Loan council gets back its U.S. funding HUD reverses position on minority lender after congressional appeals.

May 03, 1991|By Joan Jacobson | Joan Jacobson,Evening Sun Staff

Despite its $1.4 million worth of bad loans, missing records and other problems, the embattled Council for Equal Business Opportunity appears to have regained federal funding.

CEBO, a private non-profit organization, was created 24 years ago as a lender and adviser to high-risk minority businesses in Baltimore that cannot get bank financing.

The organization relies on public money and until yesterday had faced extinction because the U.S. Department of Housing and Urban Development cut off funding last year.

But the federal government reversed itself in a letter sent yesterday to Rep. Kweise Mfume, D-Md., from an assistant secretary at HUD, giving conditional approval of CEBO's funding for 1991. HUD's action followed appeals from Maryland's congressional delegation.

The amount was not specified but is expected to approximate last year's $617,000 grant.

The HUD letter said that no money will be released until the city shows that it will keep closer tabs on CEBO's activities.

The organization's problems with bad loans and missing records came to light recently in a confidential report prepared by CEBO at the request of city officials. A copy was obtained by The Evening Sun.

Of 479 loans made since 1972 totaling $7 million, 100 loans -- or nearly 21 percent -- have not been fully repaid, the report says.

The unpaid portion of the 100 loans totals $1.4 million.

Moreover, CEBO sometimes lent money to companies that had defaulted on earlier loans from the organization, the report shows.

For example, an electronics company owned by Robert L. Douglass, a former state senator and city councilman, received a $76,094 loan in 1986, three years after defaulting on a $30,000 loan.

In 1987, the company filed for bankruptcy, and CEBO has been unable to collect the total debt of $125,246 in principal and

interest.

Over the years, loans to companies that later collapsed have been a recurring problem for the organization.

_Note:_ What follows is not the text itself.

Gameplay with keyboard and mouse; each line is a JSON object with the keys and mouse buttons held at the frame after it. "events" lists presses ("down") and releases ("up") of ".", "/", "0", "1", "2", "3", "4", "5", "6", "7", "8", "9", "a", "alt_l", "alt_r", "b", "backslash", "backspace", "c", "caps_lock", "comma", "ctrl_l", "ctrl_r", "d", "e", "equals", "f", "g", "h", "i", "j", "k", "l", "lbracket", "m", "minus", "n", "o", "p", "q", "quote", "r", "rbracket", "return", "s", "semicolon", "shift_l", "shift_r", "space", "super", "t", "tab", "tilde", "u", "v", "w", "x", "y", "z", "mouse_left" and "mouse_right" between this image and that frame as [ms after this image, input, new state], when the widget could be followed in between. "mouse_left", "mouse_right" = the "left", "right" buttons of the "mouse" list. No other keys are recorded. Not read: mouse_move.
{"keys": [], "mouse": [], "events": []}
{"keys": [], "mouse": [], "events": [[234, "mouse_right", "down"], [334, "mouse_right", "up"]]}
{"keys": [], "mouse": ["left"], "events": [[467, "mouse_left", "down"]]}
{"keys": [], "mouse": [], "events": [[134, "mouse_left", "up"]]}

In 1983, for instance, $50,000 went to a construction company owned by Baltimore lawyer Robert F. Dashiell -- who in the late 1970s had represented CEBO by suing businesses that had defaulted on loans.

Dashiell's company repaid $5,676 but then filed for bankruptcy, forcing CEBO to sue in an unsuccessful effort to recover the remaining $49,532 in principal and interest, according to court records.

The Evening Sun also has found that:

* CEBO violated federal regulations governing the use of money in its loan fund. The dollars can be used only for business loans. But in the last two years, CEBO has borrowed $347,000 for its day-to-day operations.

Officials of the organization say that $170,000 has been repaid, but city officials say that only $50,000 has been restored.

* CEBO strayed from its mandate to help only businesses in the city. Companies in Virginia and Pennsylvania have defaulted on CEBO loans, as have businesses in Annapolis, Columbia, Glen Burnie, Hyattsville, Owings Mills, Randallstown and Reisterstown.

* The organization paid Samuel T. Daniels, its founder and long-time director, a salary of $89,000 for the year before he retired in 1989. His salary the year before was $66,000, according to CEBO filings with the Internal Revenue Service. Daniels has said his final salary included 450 hours in unused vacation pay.

* CEBO granted loans to two of its board members, including an unusual $100,000 line of credit to a businessman shortly after he joined. Two other board members received business counseling from CEBO's staff, says Daniels. Both Daniels and officials now at the organization say the loans, which were repaid, broke no rules and received prior approval from the rest of the board.

* The United Way has placed CEBO on "conditional status" and has cut its $25,000 annual grant in half for failure to submit a financial audit, according to United Way spokesman Mel Tansill.

In their own defense, CEBO officials point to new leadership -- Michael A. Gaines became executive director more than a year ago -- and to tighter lending standards, including a ban on loans to out-of-town businesses.

Moreover, CEBO proposes to restructure its programs, concentrating on neighborhood revitalization projects to better meet federal guidelines.

Today, the organization's survival is crucial to the black community, says Gaines, the executive director.

"One of the most important things CEBO has done in 24 years is to make available to the minority community resources they could historically not obtain," he says.

Loans stimulate business activity, which in turn creates jobs, says Gaines, and this cycle of opportunity has an uplifting effect on the minority community.

"Without it, you probably would not have some growth in the middle class with respect to the business and economic development in Baltimore," he says.

Since it began, the organization has received at least $11 million in combined federal and city money.